- [THE TASK] Write down exactly the line where "left shoulder: (68, 129)" occurs and every line that follows it through the end of the material below; include nothing else.

- [RECORDS SHOWN]
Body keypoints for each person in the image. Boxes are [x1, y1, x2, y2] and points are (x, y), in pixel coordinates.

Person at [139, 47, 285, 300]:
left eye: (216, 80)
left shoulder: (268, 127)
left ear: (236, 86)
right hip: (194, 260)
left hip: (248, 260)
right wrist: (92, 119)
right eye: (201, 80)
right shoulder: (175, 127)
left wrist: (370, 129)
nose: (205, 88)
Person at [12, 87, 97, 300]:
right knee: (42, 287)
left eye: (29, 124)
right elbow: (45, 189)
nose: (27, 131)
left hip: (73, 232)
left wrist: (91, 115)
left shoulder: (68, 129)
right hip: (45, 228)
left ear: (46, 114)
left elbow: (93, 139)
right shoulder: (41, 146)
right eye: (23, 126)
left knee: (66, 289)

- [SOLUTION TO THE PROBLEM]
left shoulder: (68, 129)
right hip: (45, 228)
left ear: (46, 114)
left elbow: (93, 139)
right shoulder: (41, 146)
right eye: (23, 126)
left knee: (66, 289)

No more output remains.